Posted September 8, 2020
7 Effective Diversity Initiatives to Implement into Your Business!
Despite ethnic and racial discrimination being a well-known reality in the workforce, diversity-related goals and action-plans are rarely seen or taken seriously. Fostering diversity in your organization, however, is crucial to not only creating a thriving business but also augmenting employee loyalty and brand reputation.
A diverse workforce brings a culture of creativity and innovation that can do wonders for the bottom line of most businesses. And yet, companies find it hard to attract diverse talent due to inclusivity issues in the workplace. For this reason, we have compiled seven initiatives that you can implement in your organization to reduce workplace discrimination and increase diversity.
Initiative 1: Track Diversity-Related Hiring Statistics
Our first initiative is to track diversity, race, and ethnicity related data during the hiring process. An example would be to track the number of coloured professionals who are shortlisted, interviewed, and offered a role. Observing these statistics at each stage of the hiring process will allow your hiring teams to have a greater understanding of where during the hiring process discrimination may occur and perhaps why. The vital data is the first step towards making change.
Initiative 2: Observe Whether Diversity is Prevalent in all Levels of Your Organization
One common misconception about diversity in the workplace is that diversity statistics found through the number of people on a business’s payroll is the best way to see whether diversity levels are high or low. This results in a lot of organizations believing that they have an incredibly diverse team of employees when discrimination still lies within their organization. Numerous times, visible minorities are hired into lower-paying jobs, and thus less diversity is seen within senior roles and management positions. For this reason, you should be tracking which levels of your organization are the most diverse and whether minorities are being given opportunities to grow within your business.

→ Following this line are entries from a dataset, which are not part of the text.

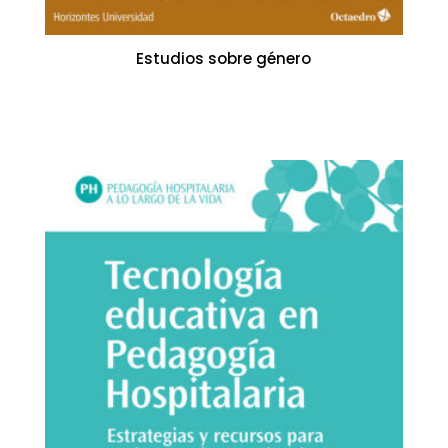
Estudios sobre género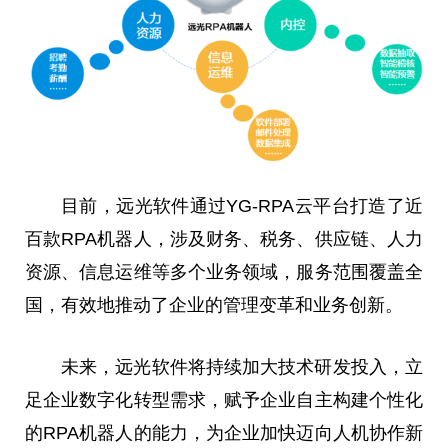
目前，远光软件通过YG-RPA云
平
台
打造了
近
百款RPA机器人，涉及财务、税务、供应链、人力
资源、信息运维等多个业务领域，服务范围覆盖全
国，有效地推动了企业的管理变革和业务创新。
未来，远光软件将持续加大技术研发投入，立
足企业数字化转型需求，赋予企业自主构建个性化
的RPA机器人的能力，为企业加快迈向人机协作
新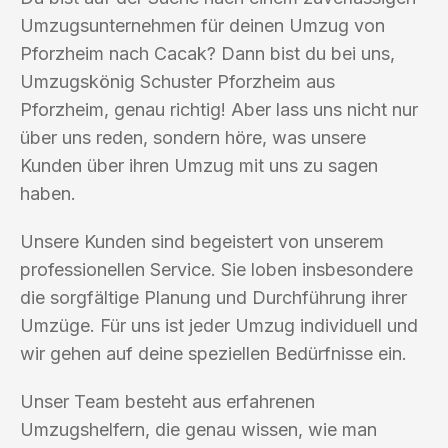
Umzugsunternehmen für deinen Umzug von
Pforzheim nach Cacak? Dann bist du bei uns,
Umzugskönig Schuster Pforzheim aus
Pforzheim, genau richtig! Aber lass uns nicht nur
über uns reden, sondern höre, was unsere
Kunden über ihren Umzug mit uns zu sagen
haben.
Unsere Kunden sind begeistert von unserem
professionellen Service. Sie loben insbesondere
die sorgfältige Planung und Durchführung ihrer
Umzüge. Für uns ist jeder Umzug individuell und
wir gehen auf deine speziellen Bedürfnisse ein.
Unser Team besteht aus erfahrenen
Umzugshelfern, die genau wissen, wie man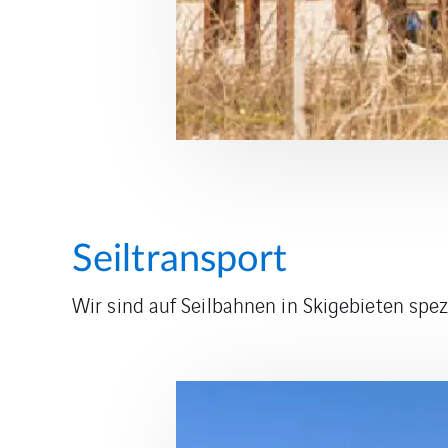
Seiltransport
Wir sind auf Seilbahnen in Skigebieten spe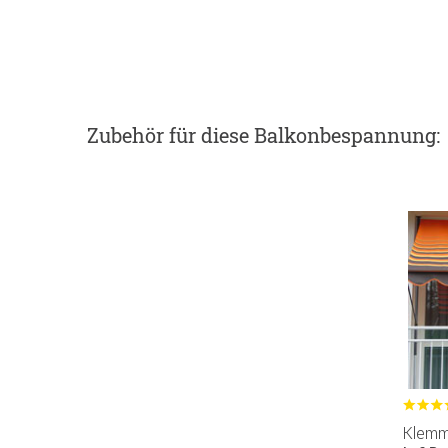
Zubehör
für diese Balkonbespannung
:
Klemmm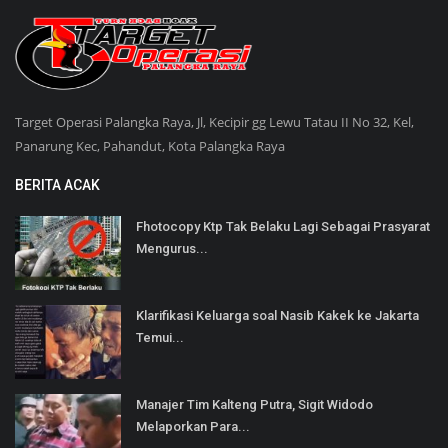
Target Operasi Palangka Raya, Jl, Kecipir gg Lewu Tatau II No 32, Kel,
Panarung Kec, Pahandut, Kota Palangka Raya
BERITA ACAK
Fhotocopy Ktp Tak Belaku Lagi Sebagai Prasyarat
Mengurus...
Klarifikasi Keluarga soal Nasib Kakek ke Jakarta
Temui...
Manajer Tim Kalteng Putra, Sigit Widodo
Melaporkan Para...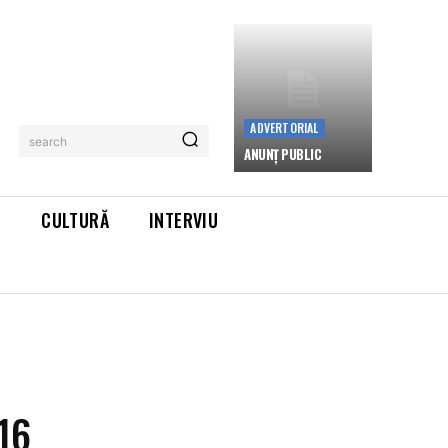
ADVERTORIAL
search
ANUNȚ PUBLIC
L
CULTURĂ
INTERVIU
16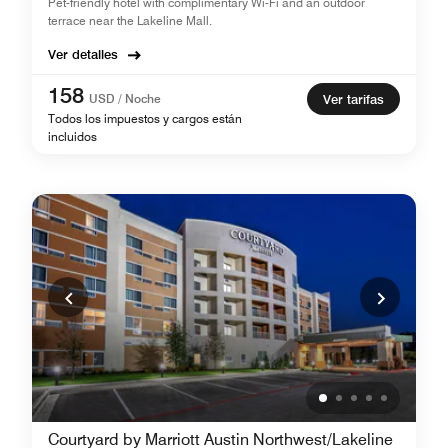
Pet-friendly hotel with complimentary Wi-Fi and an outdoor
terrace near the Lakeline Mall.
Ver detalles
158
USD / Noche
Ver tarifas
Todos los impuestos y cargos están
incluidos
Courtyard by Marriott Austin Northwest/Lakeline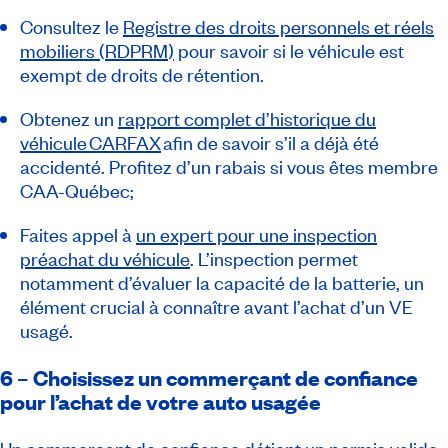
Consultez le
Registre des droits personnels et réels
mobiliers (
RDPRM
)
pour savoir si le véhicule est
exempt de droits de rétention.
Obtenez un
rapport complet d’historique du
véhicule CARFAX
afin de savoir s’il a déjà été
accidenté. Profitez d’un rabais si vous êtes membre
CAA-Québec;
Faites appel à
un expert pour une inspection
préachat du véhicule
. L’inspection permet
notamment d’évaluer la capacité de la batterie, un
élément crucial à connaître avant l’achat d’un VE
usagé.
6 – Choisissez un commerçant de confiance
pour l’achat de votre auto usagée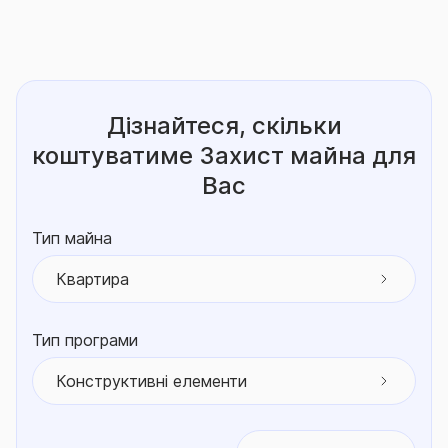
Дізнайтеся, скільки
коштуватиме
Захист майна для
Вас
Тип майна
Квартира
Тип програми
Конструктивні елементи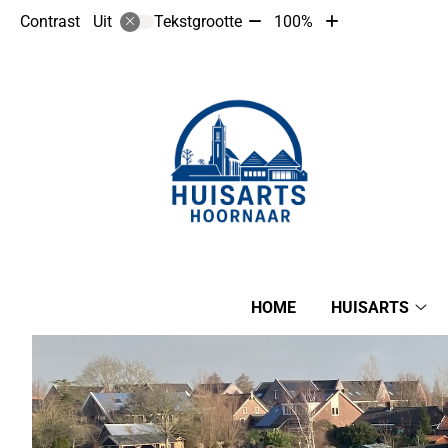
Tekst
Tekst
Contrast
Tekstgrootte
100%
Uit
verkleinen
vergroten
met
met
10%
10%
Hoofdmenu
HOME
HUISARTS
Hui
su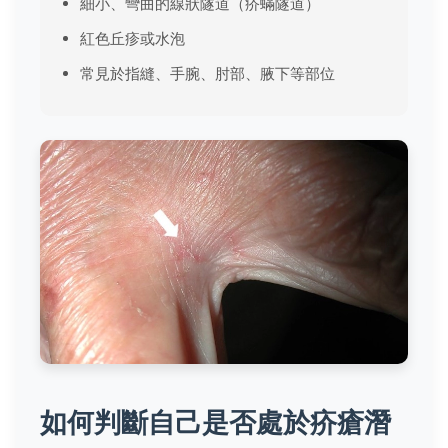
細小、彎曲的線狀隧道（疥蟎隧道）
紅色丘疹或水泡
常見於指縫、手腕、肘部、腋下等部位
如何判斷自己是否處於疥瘡潛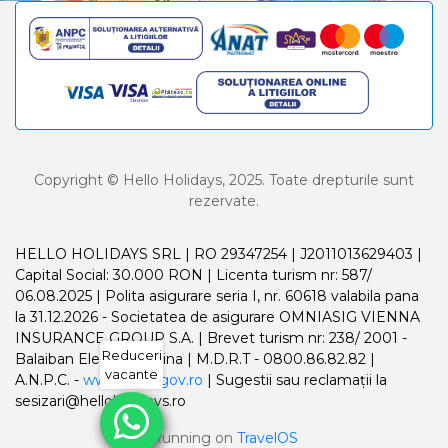
Copyright © Hello Holidays, 2025. Toate drepturile sunt
rezervate.
HELLO HOLIDAYS SRL | RO 29347254 | J2011013629403 |
Capital Social: 30.000 RON | Licenta turism nr: 587/
06.08.2025 | Polita asigurare seria I, nr. 60618 valabila pana
la 31.12.2026 - Societatea de asigurare OMNIASIG VIENNA
INSURANCE GROUP S.A. | Brevet turism nr: 238/ 2001 -
Reduceri
Balaiban Elena Madalina | M.D.R.T - 0800.86.82.82 |
vacante
A.N.P.C. -
www.anpc.gov.ro
| Sugestii sau reclamații la
sesizari@helloholidays.ro
Running on
TravelOS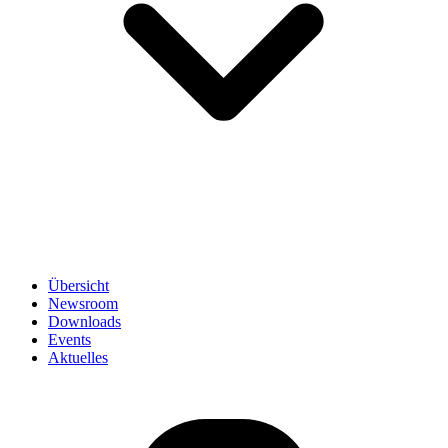
Übersicht
Newsroom
Downloads
Events
Aktuelles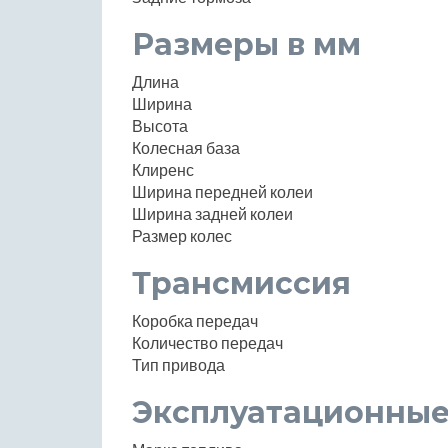
Размеры в мм
Длина
Ширина
Высота
Колесная база
Клиренс
Ширина передней колеи
Ширина задней колеи
Размер колес
Трансмиссия
Коробка передач
Количество передач
Тип привода
Эксплуатационные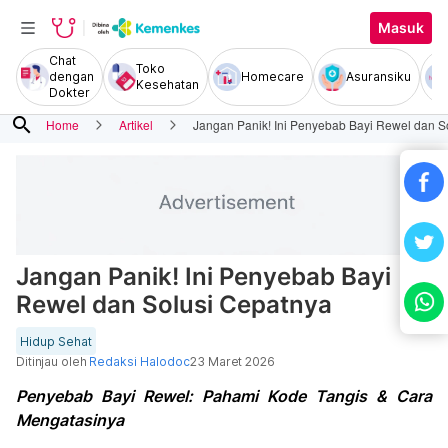
Masuk
Chat
Toko
dengan
Homecare
Asuransiku
Kesehatan
Dokter
search
Home
Artikel
Jangan Panik! Ini Penyebab Bayi Rewel dan S
Jangan Panik! Ini Penyebab Bayi
Rewel dan Solusi Cepatnya
Hidup Sehat
Ditinjau oleh
Redaksi Halodoc
23 Maret 2026
Penyebab Bayi Rewel: Pahami Kode Tangis & Cara
Mengatasinya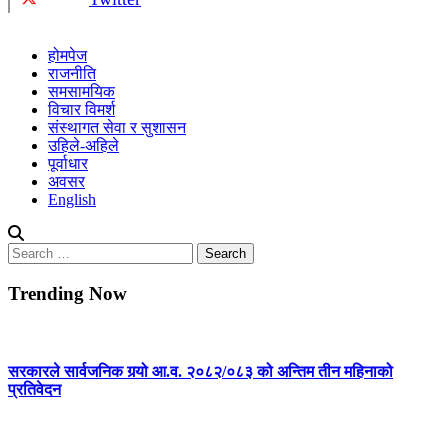
होमपेज
राजनीति
समसामयिक
विचार विमर्श
संस्थागत सेवा र सुशासन
उहिले-अहिले
पूर्वाधार
अवसर
English
Search
for:
Trending Now
सरकारले सार्वजनिक गर्‍यो आ.व. २०८२/०८३ को अन्तिम तीन महिनाको
प्रतिवेदन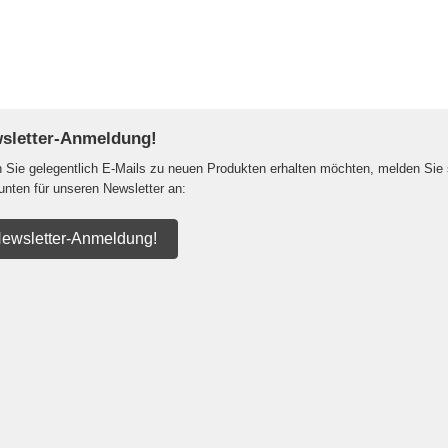
sletter-Anmeldung!
Sie gelegentlich E-Mails zu neuen Produkten erhalten möchten, melden Sie 
 unten für unseren Newsletter an:
ewsletter-Anmeldung!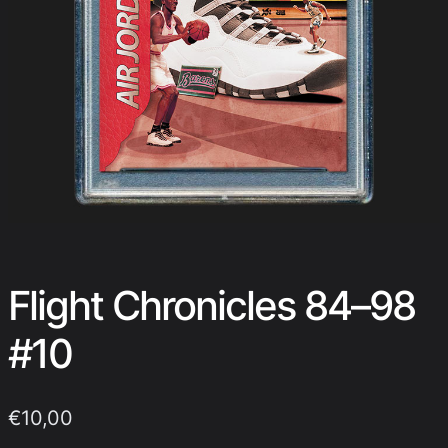
Flight Chronicles 84–98
#10
€
10,00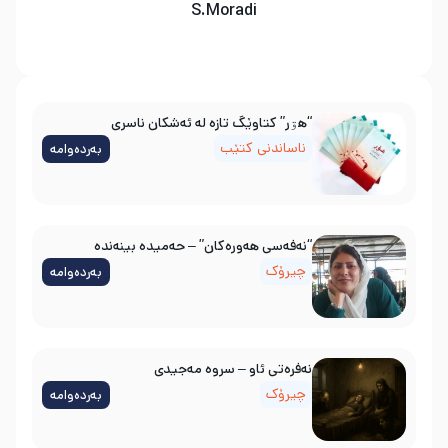
S.Moradi
“هۊر” کتاوێگ تازە لە ئەشکان ناسری
ناساندنی کتێب
بەردەوامە
“نەفەسی هەورەکان” – حەمیدە بینەندە
چیرۆک
بەردەوامە
نه‌فره‌تی ئاو – سروه‌ مه‌جیدی
چیرۆک
بەردەوامە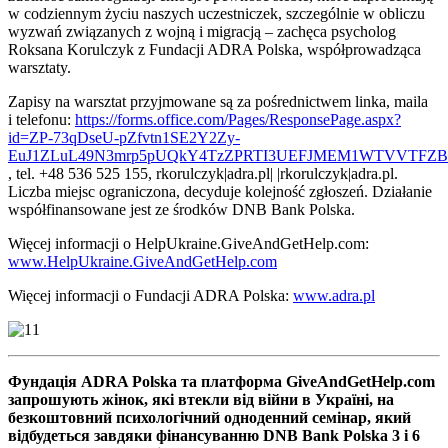
w codziennym życiu naszych uczestniczek, szczególnie w obliczu
wyzwań związanych z wojną i migracją – zachęca psycholog
Roksana Korulczyk z Fundacji ADRA Polska, współprowadząca
warsztaty.
Zapisy na warsztat przyjmowane są za pośrednictwem linka, maila
i telefonu:
https://forms.office.com/Pages/ResponsePage.aspx?
id=ZP-73qDseU-pZfvtn1SE2Y2Zy-
EuJ1ZLuL49N3mrp5pUQkY4TzZPRTI3UEFJMEM1WTVVTFZ
, tel. +48 536 525 155,
rkorulczyk|adra.pl| |rkorulczyk|adra.pl
.
Liczba miejsc ograniczona, decyduje kolejność zgłoszeń. Działanie
współfinansowane jest ze środków DNB Bank Polska.
Więcej informacji o HelpUkraine.GiveAndGetHelp.com:
www.HelpUkraine.GiveAndGetHelp.com
Więcej informacji o Fundacji ADRA Polska:
www.adra.pl
Фундація ADRA Polska та платформа GiveAndGetHelp.com
запрошують жінок, які втекли від війни в Україні, на
безкоштовний психологічний одноденний семінар, який
відбудеться завдяки фінансуванню DNB Bank Polska 3 і 6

Initiative 3: Start an Employee Resource Group
This initiative is especially important for larger companies with high numbers of employees. In brief, an employee resource group in an employee-led organization is created to foster inclusion and camaraderie among employees while elevating the mission of the organization. In your organization, a visible minority, black, or diversity-focused employee resource group may be valuable to allow voices to be heard in areas of your organization where they otherwise would not be.
Initiative 4: Increase Diversity in Hiring Teams
Another consideration during your business’s hiring process is whether the team who is making the hiring decisions is diverse. It is a known fact that hiring managers are most easily drawn to people whom they relate to and can easily see integrated into their network. Although subconscious, this discrimination occurs frequently. Thus, an effective way to increase diverse hires could be by ensuring a diverse team makes the hiring decisions.
Initiative 5: Use Local Resources and Grow a Diverse Network
It is a well-known fact that knowledge and education about race and ethnic discrimination can help increase inclusion and diversity. As a result, educating your teams about local events and resources is a great way to educate and foster ideas of inclusion into your everyday work environment. Moreover, giving your employees the resources to grow a more diverse network is one of the greatest tools to help workplace diversity.
Initiative 6: Create a Culture of Diversity and Allies
Along similar lines to the previous initiatives, ensure that your organization is instilling a culture of diversity and allies. Ensure that your business is continuously working to create a safer and more inclusive environment for people who are often discriminated. Moreover, ensuring that these people have equal opportunities to grow professionally.
Initiative 7: Balance is Key
Our last initiative is to foster balance, especially during your hiring process. One common misconception about being ‘diversity-focused’ during the hiring process is that merit and credentials matter less than being a visible minority. This should not be the case, inclusive hiring processes should be aware of discrimination and open, but at the end of the day, the best candidate should be hired for a role.
There you go! Our seven initiatives that will aid your organization in becoming more inclusive and diverse. We hope that through these initiatives, you and your business will continue to be aware, grow, and change areas of discrimination that are often found in the professional workforce.